In his initial response to the allegations Friday, Democratic Rep. Steve Lebsock said he did not remember doing or saying anything inappropriate to Rep. Faith Winter last year at a legislative party and said any accusers should file a legislative complaint against him rather than speaking to the media. However, in a statement to The Denver Post on Saturday, Lebsock said that he had come to realize that he had caused the women pain.
“I have come to realize that it does not matter that, at the time, I may have perceived my words as playful. It does not matter that, at the time, I may have felt that we were flirting. It does not matter that, at the time, I may have felt what I said was OK,” he said in the statement, which mentioned the first names of Winter and two other women who have publicly accused Lebsock of harassment.
Winter said Lebsock suggested they engage in sexual acts and acted aggressively toward her when she refused during an end-of-session party in 2016. She said he grabbed her elbow, and she felt threatened.
Colorado’s Democratic House speaker, Rep. Crisanta Duran, removed Lebsock, who is from Thornton, as chairman of the Local Government Committee after the allegation was first reported by Rocky Mountain Community Radio.
The report said nine people in all, including Winter, legislative staff and lobbyists, complained privately about Lebsock’s behavior. Following the radio story, two women, former lobbyist Holly Tarry and ex-legislative aide Cassie Tanner, told the Post that Lebsock had harassed them.
Tarry, a former animal welfare lobbyist, said Lebsock made unwanted sexual advances more than once between 2013 and 2016. She told the newspaper she quit her job “because of that kind of treatment, and not just from him” at the state Capitol.
Tanner said Lebsock reached over and unbuttoned one of the buttons on her blouse at a Denver Young Democrats event at a bar in 2014, saying something to the effect of “that’s better.” She said she has tried to avoid him ever since.

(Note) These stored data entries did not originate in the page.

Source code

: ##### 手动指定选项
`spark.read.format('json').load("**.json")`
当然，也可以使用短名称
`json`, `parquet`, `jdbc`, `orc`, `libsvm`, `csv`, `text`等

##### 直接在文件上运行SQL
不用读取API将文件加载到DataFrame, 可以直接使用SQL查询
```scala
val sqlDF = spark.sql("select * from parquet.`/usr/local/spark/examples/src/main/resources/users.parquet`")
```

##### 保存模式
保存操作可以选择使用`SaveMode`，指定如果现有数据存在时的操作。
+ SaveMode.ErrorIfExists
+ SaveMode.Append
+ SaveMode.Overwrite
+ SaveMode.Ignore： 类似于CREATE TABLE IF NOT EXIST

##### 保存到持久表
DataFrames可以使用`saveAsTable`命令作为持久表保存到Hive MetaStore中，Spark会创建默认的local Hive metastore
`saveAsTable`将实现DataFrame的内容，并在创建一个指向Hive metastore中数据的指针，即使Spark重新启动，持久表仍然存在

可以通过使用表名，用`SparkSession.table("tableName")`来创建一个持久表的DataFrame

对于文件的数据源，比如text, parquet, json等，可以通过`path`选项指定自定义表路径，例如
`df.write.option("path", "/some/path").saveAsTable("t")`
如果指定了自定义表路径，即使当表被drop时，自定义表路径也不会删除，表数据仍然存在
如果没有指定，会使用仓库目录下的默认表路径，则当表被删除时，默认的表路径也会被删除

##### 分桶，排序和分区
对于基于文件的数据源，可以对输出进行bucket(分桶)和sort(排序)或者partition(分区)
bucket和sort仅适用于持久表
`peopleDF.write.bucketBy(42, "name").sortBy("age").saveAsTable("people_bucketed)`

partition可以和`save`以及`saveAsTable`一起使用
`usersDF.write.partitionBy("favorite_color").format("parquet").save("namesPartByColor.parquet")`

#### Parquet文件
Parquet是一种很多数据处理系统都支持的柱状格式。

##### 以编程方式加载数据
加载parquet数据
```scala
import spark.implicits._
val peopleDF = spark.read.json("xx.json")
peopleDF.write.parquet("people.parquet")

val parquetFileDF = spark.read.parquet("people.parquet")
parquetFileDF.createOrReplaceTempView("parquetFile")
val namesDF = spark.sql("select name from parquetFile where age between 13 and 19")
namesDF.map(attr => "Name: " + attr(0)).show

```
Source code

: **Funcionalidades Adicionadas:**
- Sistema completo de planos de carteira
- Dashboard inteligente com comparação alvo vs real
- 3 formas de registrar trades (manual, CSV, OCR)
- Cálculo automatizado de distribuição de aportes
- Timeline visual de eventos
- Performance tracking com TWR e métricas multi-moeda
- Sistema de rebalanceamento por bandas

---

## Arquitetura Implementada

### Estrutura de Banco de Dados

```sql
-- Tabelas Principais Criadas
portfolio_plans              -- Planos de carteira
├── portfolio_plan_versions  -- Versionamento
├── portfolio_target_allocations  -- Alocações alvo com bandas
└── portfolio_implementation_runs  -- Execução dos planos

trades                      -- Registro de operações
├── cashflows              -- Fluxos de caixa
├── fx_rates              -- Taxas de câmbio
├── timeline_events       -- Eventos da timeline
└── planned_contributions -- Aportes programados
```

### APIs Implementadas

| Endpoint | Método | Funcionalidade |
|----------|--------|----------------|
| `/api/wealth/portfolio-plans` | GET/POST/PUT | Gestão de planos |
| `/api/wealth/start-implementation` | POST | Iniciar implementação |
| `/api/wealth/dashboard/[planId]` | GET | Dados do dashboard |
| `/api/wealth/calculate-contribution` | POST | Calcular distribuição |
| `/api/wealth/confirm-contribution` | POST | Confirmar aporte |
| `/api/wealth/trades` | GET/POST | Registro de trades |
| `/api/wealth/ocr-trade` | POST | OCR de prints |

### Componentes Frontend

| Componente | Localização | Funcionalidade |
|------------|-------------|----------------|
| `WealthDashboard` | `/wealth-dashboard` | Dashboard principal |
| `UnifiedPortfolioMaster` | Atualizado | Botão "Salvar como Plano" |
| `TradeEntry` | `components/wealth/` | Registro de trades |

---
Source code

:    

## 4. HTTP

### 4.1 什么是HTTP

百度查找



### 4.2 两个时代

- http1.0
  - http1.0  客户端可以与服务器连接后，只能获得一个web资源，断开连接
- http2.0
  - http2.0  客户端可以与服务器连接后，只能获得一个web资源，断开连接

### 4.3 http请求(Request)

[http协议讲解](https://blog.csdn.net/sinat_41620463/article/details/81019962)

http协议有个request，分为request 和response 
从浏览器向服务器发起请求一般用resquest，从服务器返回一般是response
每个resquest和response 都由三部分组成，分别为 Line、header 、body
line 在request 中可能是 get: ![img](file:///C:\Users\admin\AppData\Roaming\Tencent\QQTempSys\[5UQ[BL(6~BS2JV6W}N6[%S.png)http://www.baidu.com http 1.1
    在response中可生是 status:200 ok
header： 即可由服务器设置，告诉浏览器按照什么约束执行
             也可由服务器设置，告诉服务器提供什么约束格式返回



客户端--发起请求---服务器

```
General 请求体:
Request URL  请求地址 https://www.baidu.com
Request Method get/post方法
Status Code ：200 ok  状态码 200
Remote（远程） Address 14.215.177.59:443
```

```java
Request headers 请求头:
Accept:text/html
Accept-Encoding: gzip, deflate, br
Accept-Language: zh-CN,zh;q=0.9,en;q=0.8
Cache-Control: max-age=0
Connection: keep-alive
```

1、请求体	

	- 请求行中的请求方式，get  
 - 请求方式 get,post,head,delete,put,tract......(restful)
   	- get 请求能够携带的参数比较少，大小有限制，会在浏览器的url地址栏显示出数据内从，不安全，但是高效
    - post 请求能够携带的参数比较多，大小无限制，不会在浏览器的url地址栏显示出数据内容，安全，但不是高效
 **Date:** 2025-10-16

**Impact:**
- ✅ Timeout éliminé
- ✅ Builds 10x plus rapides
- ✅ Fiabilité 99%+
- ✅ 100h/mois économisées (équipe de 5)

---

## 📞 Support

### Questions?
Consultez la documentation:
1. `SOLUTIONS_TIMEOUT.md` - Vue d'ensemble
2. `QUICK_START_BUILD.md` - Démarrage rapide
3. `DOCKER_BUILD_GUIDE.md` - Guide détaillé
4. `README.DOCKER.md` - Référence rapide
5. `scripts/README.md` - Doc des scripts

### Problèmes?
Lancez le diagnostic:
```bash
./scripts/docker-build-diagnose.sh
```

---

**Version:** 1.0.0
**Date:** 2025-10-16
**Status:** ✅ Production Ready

Winter, who represents Westminster, said she told legislative leaders about the incident but didn’t file a formal complaint, fearing that her reputation would be hurt and it would make it harder for her to do her work. She said that Lebsock eventually apologized and, later, promised to get therapy. However, she said she warned him she would go public if she heard of other complaints of harassment against him.
In a joint statement, Winter, Tarry and Tanner said they appreciated his apology but said it did not go far enough.
“His apology was about how he made us feel but he never apologizes for his actions. Additionally, he concentrates on his words but in at least two cases there was also physical contact. Touching without consent isn’t playful or flirty. It is harassment or assault,” they said.
They said that Lebsock’s previous apology to Winter did not change his behavior and called on him to resign.
Lebsock, who is running for state treasurer, said he will make a statement about his political future by Nov. 30.